Brown Recluse (Violin Spider)

Family: 
Loxoscelidae (venomous six-eyed spiders) in the order Araneae (spiders)
Description: 

The name “violin spider” describes a characteristic marking on this animal: there is a violin-shaped patch on the broad, almost heart-shaped cephalothorax (the “head” as opposed to the abdomen). The overall color is usually a grayish-yellow-brown, the oblong abdomen covered with gray hairs. The legs are darker than the body and are long and slim. Females are larger then males. The webs are small, irregular and untidy. These spiders are usually seen walking or running around, not in a web.

Size: 
Length: females to ¼ inch, not counting legs; including legs in a typical pose, they are about 1 inch long.
Habitat and conservation: 
The name “recluse” describes this spider well.
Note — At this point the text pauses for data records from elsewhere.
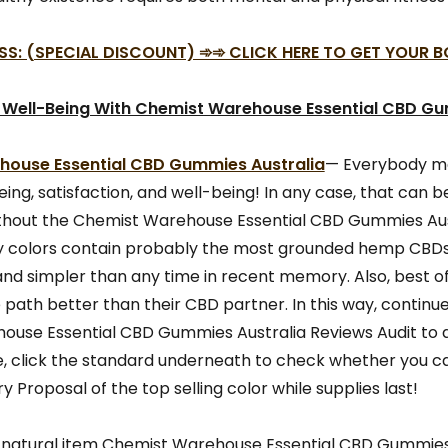
SS: (SPECIAL DISCOUNT) ➾➾ CLICK HERE TO GET YOUR 
 Well-Being With Chemist Warehouse Essential CBD G
ouse Essential CBD Gummies Australia
— Everybody me
ing, satisfaction, and well-being! In any case, that can be 
thout the Chemist Warehouse Essential CBD Gummies Aus
ky colors contain probably the most grounded hemp CBDs 
nd simpler than any time in recent memory. Also, best of
path better than their CBD partner. In this way, continu
use Essential CBD Gummies Australia Reviews Audit to 
, click the standard underneath to check whether you ca
y Proposal of the top selling color while supplies last!
 natural item Chemist Warehouse Essential CBD Gummies 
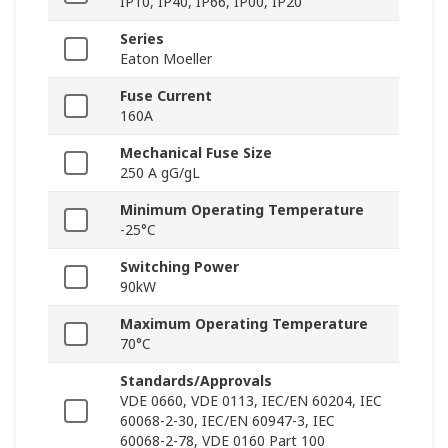
IP10, IP40, IP66, IP00, IP20
Series
Eaton Moeller
Fuse Current
160A
Mechanical Fuse Size
250 A gG/gL
Minimum Operating Temperature
-25°C
Switching Power
90kW
Maximum Operating Temperature
70°C
Standards/Approvals
VDE 0660, VDE 0113, IEC/EN 60204, IEC
60068-2-30, IEC/EN 60947-3, IEC
60068-2-78, VDE 0160 Part 100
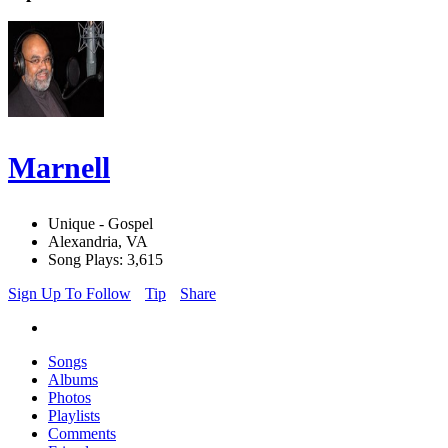
Marnell
Unique - Gospel
Alexandria, VA
Song Plays: 3,615
Sign Up To Follow
Tip
Share
Songs
Albums
Photos
Playlists
Comments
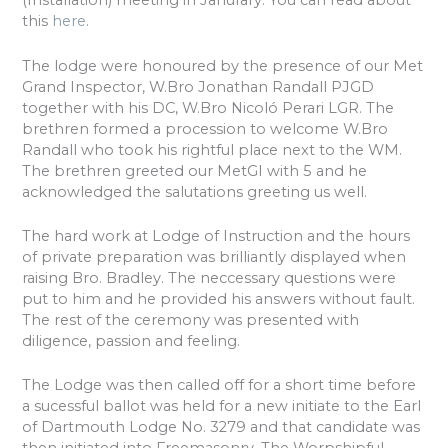
(Installation) meeting in Janurary. You can read about
this
here
.
The lodge were honoured by the presence of our Met
Grand Inspector, W.Bro Jonathan Randall PJGD
together with his DC, W.Bro Nicoló Perari LGR. The
brethren formed a procession to welcome W.Bro
Randall who took his rightful place next to the WM.
The brethren greeted our MetGI with 5 and he
acknowledged the salutations greeting us well.
The hard work at Lodge of Instruction and the hours
of private preparation was brilliantly displayed when
raising Bro. Bradley. The neccessary questions were
put to him and he provided his answers without fault.
The rest of the ceremony was presented with
diligence, passion and feeling.
The Lodge was then called off for a short time before
a sucessful ballot was held for a new initiate to the Earl
of Dartmouth Lodge No. 3279 and that candidate was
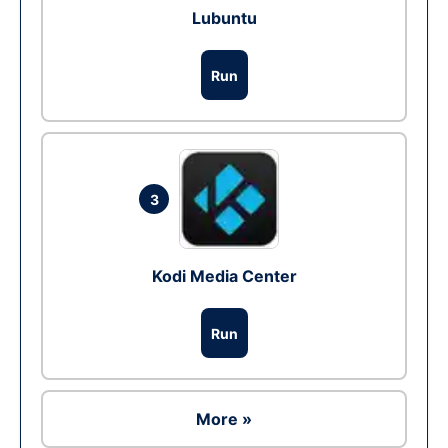
Lubuntu
Run
3
Kodi Media Center
Run
More »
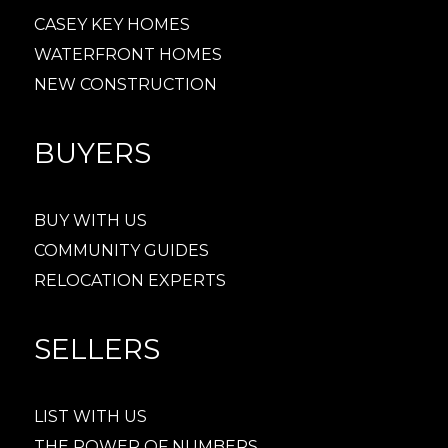
CASEY KEY HOMES
WATERFRONT HOMES
NEW CONSTRUCTION
BUYERS
BUY WITH US
COMMUNITY GUIDES
RELOCATION EXPERTS
SELLERS
LIST WITH US
THE POWER OF NUMBERS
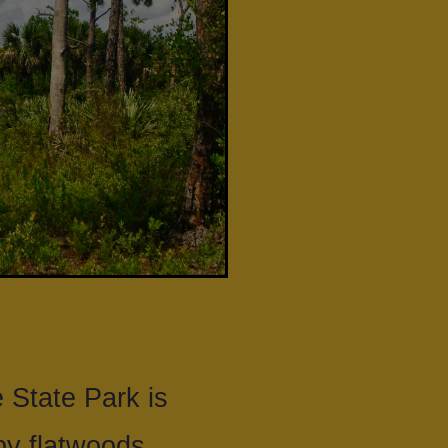
 State Park is
y flatwoods.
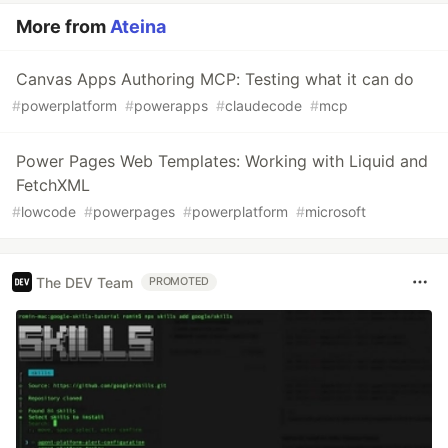
More from
Ateina
Canvas Apps Authoring MCP: Testing what it can do
#
powerplatform
#
powerapps
#
claudecode
#
mcp
Power Pages Web Templates: Working with Liquid and
FetchXML
#
lowcode
#
powerpages
#
powerplatform
#
microsoft
The DEV Team
PROMOTED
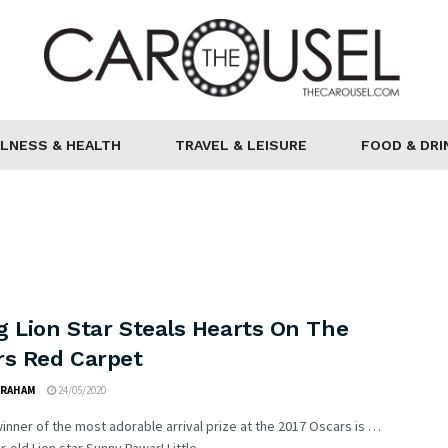
LNESS & HEALTH
TRAVEL & LEISURE
FOOD & DRI
g Lion Star Steals Hearts On The
rs Red Carpet
GRAHAM
24/05/2020
inner of the most adorable arrival prize at the 2017 Oscars is …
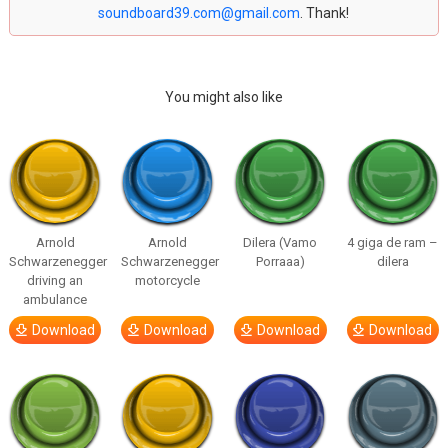
soundboard39.com@gmail.com
. Thank!
You might also like
Arnold
Arnold
Dilera (Vamo
4 giga de ram –
Schwarzenegger
Schwarzenegger
Porraaa)
dilera
driving an
motorcycle
ambulance
Download
Download
Download
Download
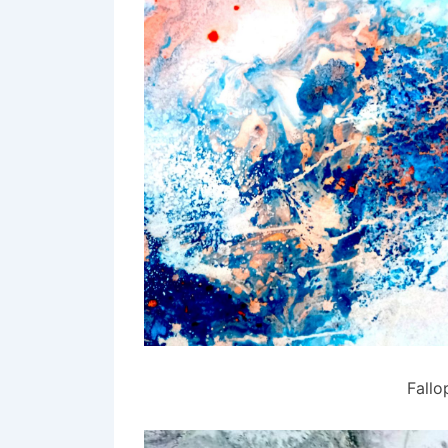
Fallo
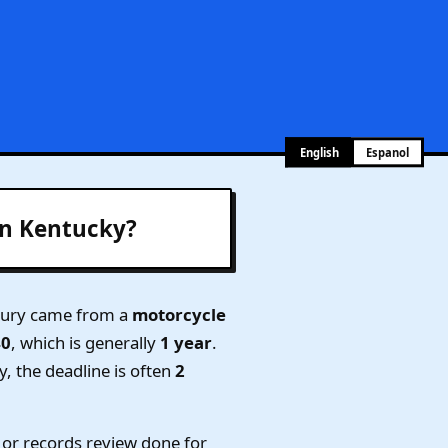
English
Espanol
in Kentucky?
njury came from a
motorcycle
40
, which is generally
1 year
.
y, the deadline is often
2
or records review done for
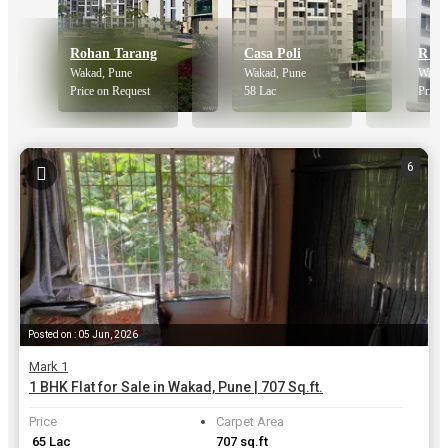
Rohan Tarang
Casa Poli
Wakad, Pune
Wakad, Pune
Wakad
Price on Request
58 Lac
Price 
6
Posted on : 05 Jun, 2026
Mark 1
1 BHK Flat for Sale in Wakad, Pune | 707 Sq.ft.
Price
Carpet Area
₹ 65 Lac
707 sq.ft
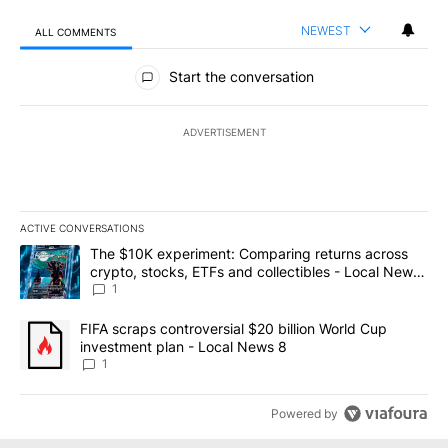
NEWEST
ALL COMMENTS
All Comments
Start the conversation
ADVERTISEMENT
ACTIVE CONVERSATIONS
The following is a list of the most commented articles in the last 7
A trending article titled "The $10K experiment: Comparing return
The $10K experiment: Comparing returns across
crypto, stocks, ETFs and collectibles - Local News
8
1
A trending article titled "FIFA scraps controversial $20 billion 
FIFA scraps controversial $20 billion World Cup
investment plan - Local News 8
1
Powered by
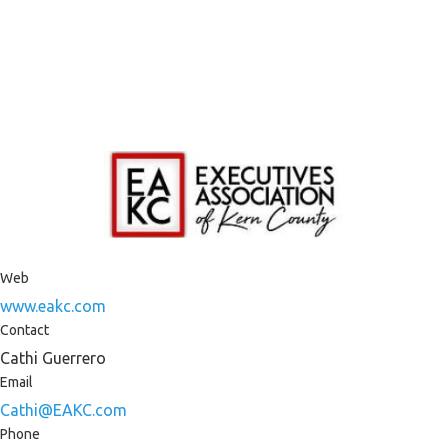
Web
www.eakc.com
Contact
Cathi Guerrero
Email
Cathi@EAKC.com
Phone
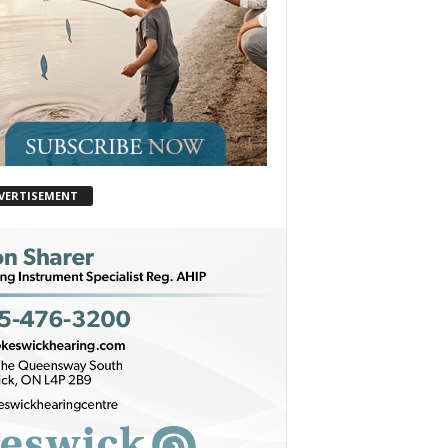
VERTISEMENT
It commonly hides in little-used drawers, closets, attics and basement areas, and behind baseboards and furniture. They cannot climb smooth surfaces and are often found trapped in bathtubs and sinks. Their habit of hiding among packed-away garments and towels creates a common situation for human bites, when a person dons clothing from storage without inspecting or shaking it out first. In nature, they live under and in crevices of rocks.
Foods: 
Dietarily, brown recluses are little different from other spiders. They eat small insects and other spiders. As a running spider (not a spider that uses webs to catch prey), recluses chase down prey like a wolf. The purpose of their venom is to subdue their prey. In fact, brown recluses cannot easily bite humans unless they are pressed against our skin (as when they are suddenly trapped between a garment and our bodies, or if they are exploring our bed sheets and we roll on top of them).
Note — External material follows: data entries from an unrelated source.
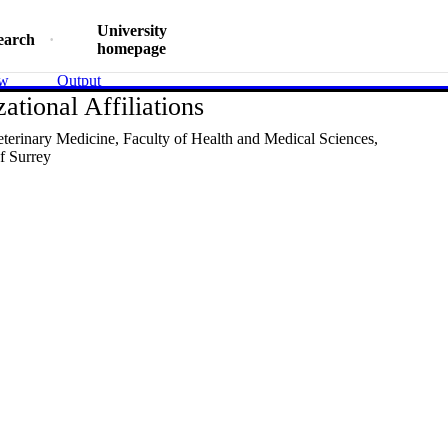
University
earch
homepage
ew
Output
ational Affiliations
eterinary Medicine,
Faculty of Health and Medical Sciences,
f Surrey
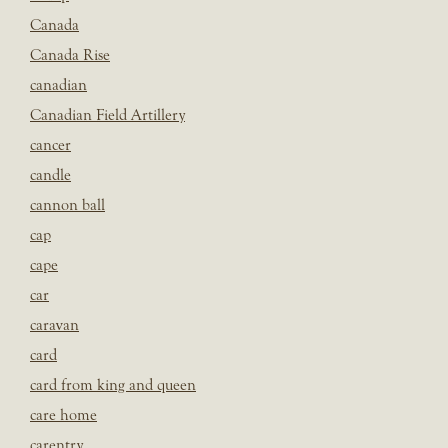
Canada
Canada Rise
canadian
Canadian Field Artillery
cancer
candle
cannon ball
cap
cape
car
caravan
card
card from king and queen
care home
carentry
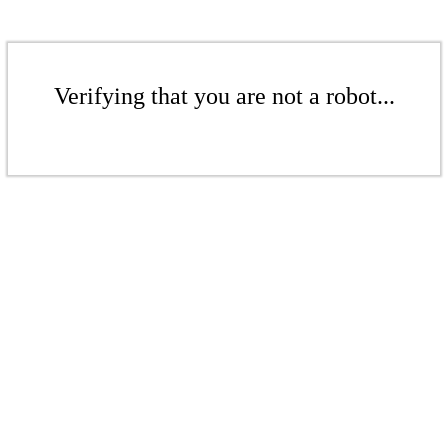
Verifying that you are not a robot...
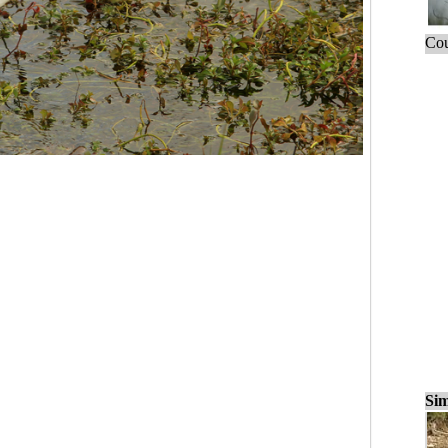
Cou
Sim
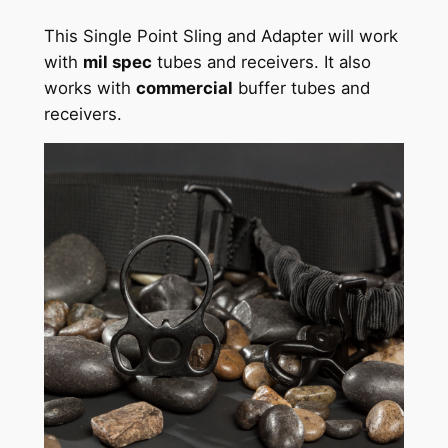
This Single Point Sling and Adapter will work
with
mil spec
tubes and receivers. It also
works with
commercial
buffer tubes and
receivers.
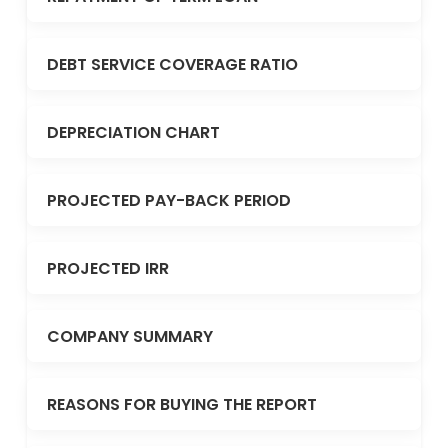
DEBT SERVICE COVERAGE RATIO
DEPRECIATION CHART
PROJECTED PAY-BACK PERIOD
PROJECTED IRR
COMPANY SUMMARY
REASONS FOR BUYING THE REPORT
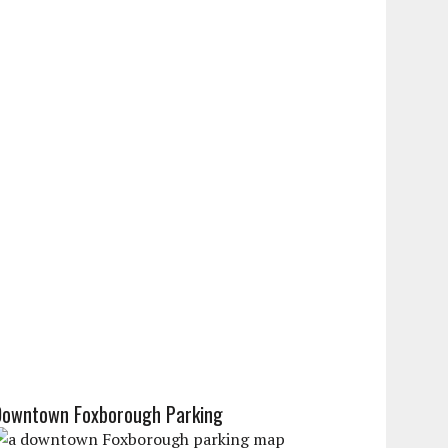
Downtown Foxborough Parking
Distribution in Missouri: 
Statewide. Though it has a southern distribution naturally, this species has gradually spread northward and is now presumed to occur statewide, indoors.
Status: 
Common. Because of their nocturnal and “reclusive” nature, they are rarely seen, but when you see one, there are probably many more. Their secretiveness is helpful in a way, because their shyness serves to minimize our encounters with them. If you think you have a brown recluse problem in your house, call an exterminator for advice. Because spiders walk on tiptoes, they have little contact with pesticides. Also, eliminate long-neglected, undisturbed, unused storage areas in your home.
Life cycle: 
Brown recluses do not live in webs but lead a nomadic hunter’s life and can live for several years. When bitten, humans rarely notice at first, but swelling, redness and tenderness may occur at the site within about 8 hours, sometimes followed by chills, nausea or fever. Several days later, the skin at the bite may ulcerate, forming a deep open wound that is slow to heal and susceptible to infection. If you experience such a wound, see a doctor. Death from brown recluse bites is very unlikely.
Human connections: 
Though the bites of brown recluses are almost never fatal, they can be disfiguring. Pets can suffer from recluse bites, too. The profitable exterminating industry is built in large part upon the presence of brown recluses and other undesirable creatures in and around our homes.
Ecosystem connections: 
Like all spiders, in the wild, brown recluses help decrease the populations of insects and other spiders. They do this also within the “ecosystem” of our homes, where they consume many of the other creepy-crawlies that hide in our basements, closets and attics and behind bookcases and furniture.